While Kennedy and Bruen make clear that the public sphere may be transformed into a private refuge for praying or gun-toting men, the possibilities of such sanctuary are more elusive for women after Dobbs. In stark contrast, under Dobbs, women have few sanctuaries from state regulation. Meaningfully, in Dobbs, the transmutation of space works in the opposite direction from Kennedy and Bruen, transforming the private sphere into public space suitable for state regulation. Prior to Dobbs, cases like Griswold v. Connecticut and Eisenstadt v. Baird, in tandem with Roe and Casey, rooted reproductive rights in the understanding of constitutional privacy—the idea that the individual occupied a zone of privacy into which the state could not intrude unduly. In overruling Roe and Casey, the Dobbs majority forecloses on the promise of privacy. Indeed, in direct contrast to Bruen and Kennedy, which saw the public sphere yield to the expansion of the private sphere, Dobbs insists on the recission of the private sphere in favor of an expansive public sphere where the state’s regulatory authority is robust.
But meaningfully, the reconfiguration of the public–private divide is not a simple inversion. This reconfiguration goes beyond merely expanding men’s privacy and rendering women’s intimate lives subject to public regulation. Taken together, Bruen, Kennedy, and Dobbs are a recharacterization of the rights themselves. If the private sphere once offered women a small sliver of rights pertaining to their bodily autonomy, the Court’s jurisprudence of masculinity reconfigures the meaning of privacy entirely. Not only do men now have access to the private sphere, but the right of bodily autonomy protected in the private sphere is recast in the vernacular of gun rights, speech rights, and religious freedom. In this reconfigured private sphere, these First and Second Amendment protections are recast as protections for bodily autonomy—men’s bodily autonomy. In a world where men—and their bodies—are vulnerable and embattled, these new protections envelop male rights bearers in the mantle of privacy, rendering them secure from state regulation and the dangers it presents.
B. Recharacterizing Bodies
Critically, the jurisprudence of masculinity does not simply reconfigure the public–private divide and recast quintessentially public spaces as private merely because men are present; it also recharacterizes bodies, insulating some from the state’s regulatory impulses while exposing others to the full force of state surveillance and regulation. And meaningfully, in recasting bodies, the jurisprudence of masculinity gives primacy to the male body, which is recast as either a castle or temple—the living embodiment of traditionally private institutions.

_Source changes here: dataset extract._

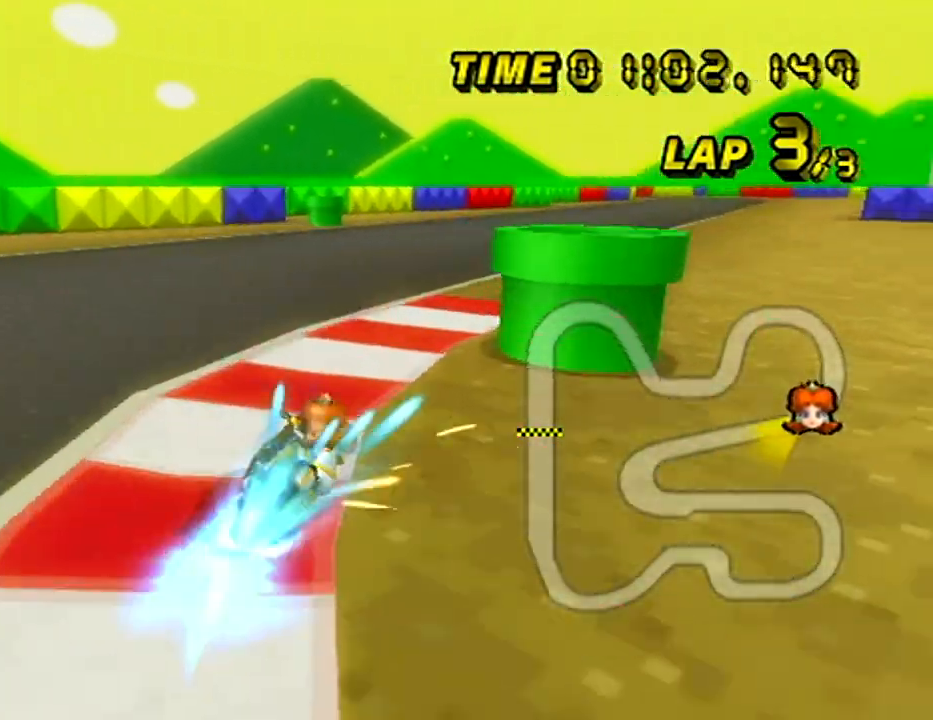
{"buttons": ["A"], "left_stick": "center", "events": [[50, "R1", "up"], [217, "left_stick", "left"], [501, "left_stick", "center"]]}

This impulse is perhaps most obvious in Kennedy, where the majority opinion insists that Coach Kennedy’s prayers are private conduct and speech, constitutionally insulated from state regulation, even though they are the actions of a public employee that occur on public property. In sequestering Kennedy’s prayers from public regulation, the Court not only transforms the public space of the football field (and Kennedy’s employment as a public servant) into nominally private conduct, it also makes clear that the privacy to which Kennedy is entitled is incident to his praying body. Put differently, by the Kennedy majority’s logic, so long as Kennedy is engaged in the “sincere” act of prayer at a time reserved for his personal pursuits, the conduct—and the body engaged in that protected conduct—are insulated from public regulation. In this regard, the wall between church and state goes beyond merely protecting Kennedy’s sacred conduct: it renders his body and the space it occupies as a literal temple or church—sacred, private, and beyond the aegis of the state.
An even more surprising alchemy occurs in the context of the Second Amendment. Under Bruen’s logic, it is not simply that a man’s home is his castle but that even public spaces, like the New York City subway, can be viewed as an extension of the home and castle when the safety of the individual male rights bearer is threatened (or merely imagined as threatened). Critically, the transformation of public spaces, like the subway, into private spaces unsuitable for state regulation does not simply depend on the fact of a threat to the rights-bearing body. This transformation proceeds, at least in part, from the understanding that the rights-bearing (male) body—and its interest in personal safety—is coextensive with the private sphere. If a man’s home is his castle, then he must be free to be at home—that is, safe in his person. As such, a man’s “castle” is wherever he is, allowing him to be at home in the world.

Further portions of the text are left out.